Abstract

Column liquid chromatography (LC) with pneumatically assisted electrospray (PA-ESP) or atmospheric pressure chemical ionization (APCI) followed by (tandem) mass spectrometry (MS or MS-MS) was used for the analysis of a test mixture of 17 pesticides. In order to achieve low-ng/l detection limits, solid-phase extraction (SPE) of a 100-ml aqueous sample on a small cartridge packed with a hydrophobic sorbent was used. The LC set-up was coupled on-line to the MS part of the system. The complete analysis was automated by means of a gradient controller and a Prospekt valve switching, solvent selection and cartridge exchange unit. When using SPE-LC with either APCI or PA-ESP, the detection limits of 15 (out of the 17) pesticides in tap water were 0.007–3 μg/l in the full-scan and 0.1–200 ng/l in the SIM mode, with an analysis time of 65 min. Fenchlorphos and bromophos-ethyl could not be detected by either ionization method. APCI full-scan spectra showed much less sodium and acetonitrile/water cluster adducts than PA-ESP spectra.

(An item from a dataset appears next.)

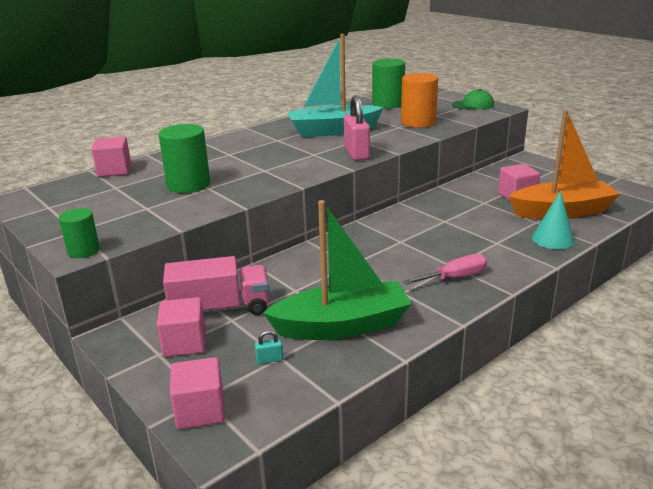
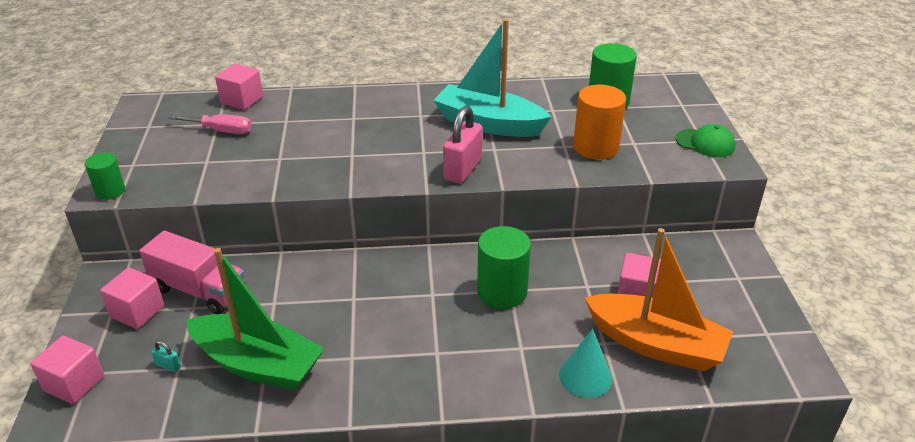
camera: 35 degrees right, 10 degrees up
green cylinder [159,124,210,193] -> green cylinder moved to [477,226,531,309]
pink screwdriver [402,254,487,285] -> pink screwdriver moved to [168,115,252,134]

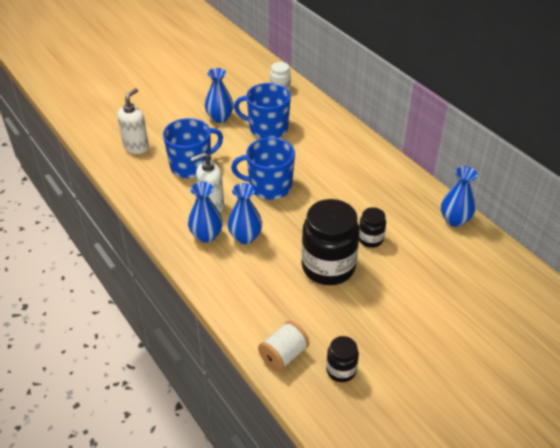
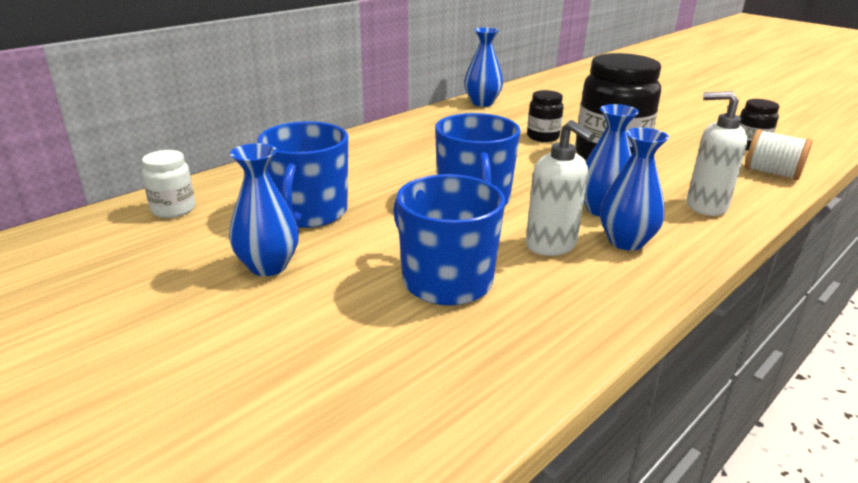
camera: 100 degrees left, 15 degrees down
white soap dispenser [117,88,149,154] -> white soap dispenser moved to [687,91,748,216]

Negative ion (NI) operation was less sensitive for the majority of the compounds tested (73 in total), but several organophosphorus pesticides, nitrophenols and chlorophenols only gave a response in the NI mode. PA-ESP-MS-MS and APCI-MS-MS gave similar product-ion spectra from protonated molecules; an MS-MS library was built for more than 60 pesticides and their degradation products, at constant settings of collision gas pressure (argon, 2.0 × 10 −3 Torr) and collision energy (25 eV). The library was successfully used for searching product-ion spectra from SPE-LC-APCI-MS-MS at low levels (10 ng/l) in tap water and for the identification of atrazine in surface water (estimated concentration 0.25 μg/l).